▶ _DATA EXTRACTS_
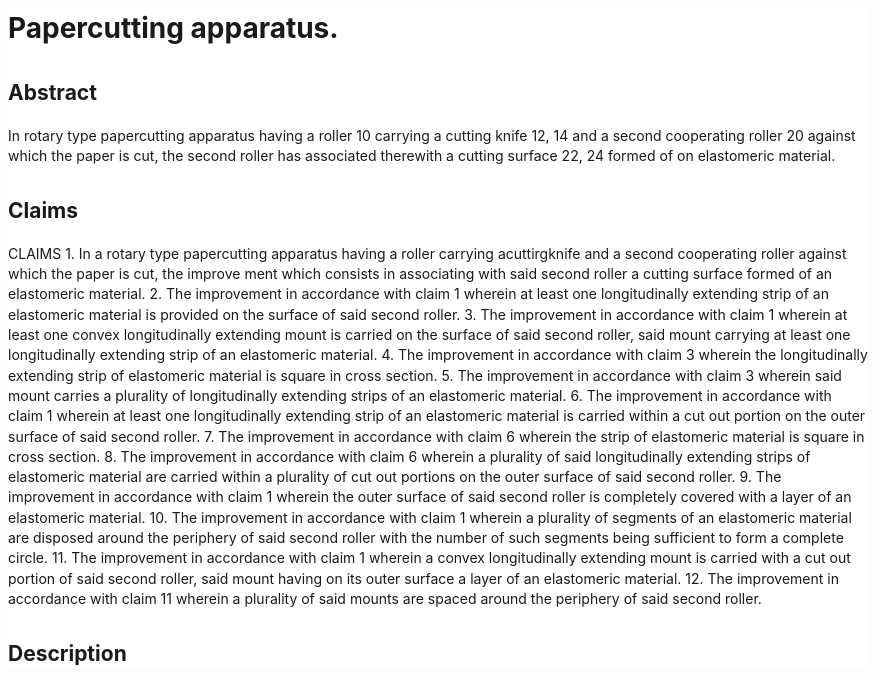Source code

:# Papercutting apparatus.

## Abstract
In rotary type papercutting apparatus having a roller 10 carrying a cutting knife 12, 14 and a second cooperating roller 20 against which the paper is cut, the second roller has associated therewith a cutting surface 22, 24 formed of on elastomeric material.

## Claims
CLAIMS 1. In a rotary type papercutting apparatus having a roller carrying acuttirgknife and a second cooperating roller against which the paper is cut, the improve ment which consists in associating with said second roller a cutting surface formed of an elastomeric material. 2. The improvement in accordance with claim 1 wherein at least one longitudinally extending strip of an elastomeric material is provided on the surface of said second roller. 3. The improvement in accordance with claim 1 wherein at least one convex longitudinally extending mount is carried on the surface of said second roller, said mount carrying at least one longitudinally extending strip of an elastomeric material. 4. The improvement in accordance with claim 3 wherein the longitudinally extending strip of elastomeric material is square in cross section. 5. The improvement in accordance with claim 3 wherein said mount carries a plurality of longitudinally extending strips of an elastomeric material. 6. The improvement in accordance with claim 1 wherein at least one longitudinally extending strip of an elastomeric material is carried within a cut out portion on the outer surface of said second roller. 7. The improvement in accordance with claim 6 wherein the strip of elastomeric material is square in cross section. 8. The improvement in accordance with claim 6 wherein a plurality of said longitudinally extending strips of elastomeric material are carried within a plurality of cut out portions on the outer surface of said second roller. 9. The improvement in accordance with claim 1 wherein the outer surface of said second roller is completely covered with a layer of an elastomeric material. 10. The improvement in accordance with claim 1 wherein a plurality of segments of an elastomeric material are disposed around the periphery of said second roller with the number of such segments being sufficient to form a complete circle. 11. The improvement in accordance with claim 1 wherein a convex longitudinally extending mount is carried with a cut out portion of said second roller, said mount having on its outer surface a layer of an elastomeric material. 12. The improvement in accordance with claim 11 wherein a plurality of said mounts are spaced around the periphery of said second roller.

## Description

▶ _REQUIRED ACTION_
Retype the records in full. Do not carry over the images.

▶ _EXPECTED OUTPUT_
Source code

:# Papercutting apparatus.

## Abstract
In rotary type papercutting apparatus having a roller 10 carrying a cutting knife 12, 14 and a second cooperating roller 20 against which the paper is cut, the second roller has associated therewith a cutting surface 22, 24 formed of on elastomeric material.

## Claims
CLAIMS 1. In a rotary type papercutting apparatus having a roller carrying acuttirgknife and a second cooperating roller against which the paper is cut, the improve ment which consists in associating with said second roller a cutting surface formed of an elastomeric material. 2. The improvement in accordance with claim 1 wherein at least one longitudinally extending strip of an elastomeric material is provided on the surface of said second roller. 3. The improvement in accordance with claim 1 wherein at least one convex longitudinally extending mount is carried on the surface of said second roller, said mount carrying at least one longitudinally extending strip of an elastomeric material. 4. The improvement in accordance with claim 3 wherein the longitudinally extending strip of elastomeric material is square in cross section. 5. The improvement in accordance with claim 3 wherein said mount carries a plurality of longitudinally extending strips of an elastomeric material. 6. The improvement in accordance with claim 1 wherein at least one longitudinally extending strip of an elastomeric material is carried within a cut out portion on the outer surface of said second roller. 7. The improvement in accordance with claim 6 wherein the strip of elastomeric material is square in cross section. 8. The improvement in accordance with claim 6 wherein a plurality of said longitudinally extending strips of elastomeric material are carried within a plurality of cut out portions on the outer surface of said second roller. 9. The improvement in accordance with claim 1 wherein the outer surface of said second roller is completely covered with a layer of an elastomeric material. 10. The improvement in accordance with claim 1 wherein a plurality of segments of an elastomeric material are disposed around the periphery of said second roller with the number of such segments being sufficient to form a complete circle. 11. The improvement in accordance with claim 1 wherein a convex longitudinally extending mount is carried with a cut out portion of said second roller, said mount having on its outer surface a layer of an elastomeric material. 12. The improvement in accordance with claim 11 wherein a plurality of said mounts are spaced around the periphery of said second roller.

## Description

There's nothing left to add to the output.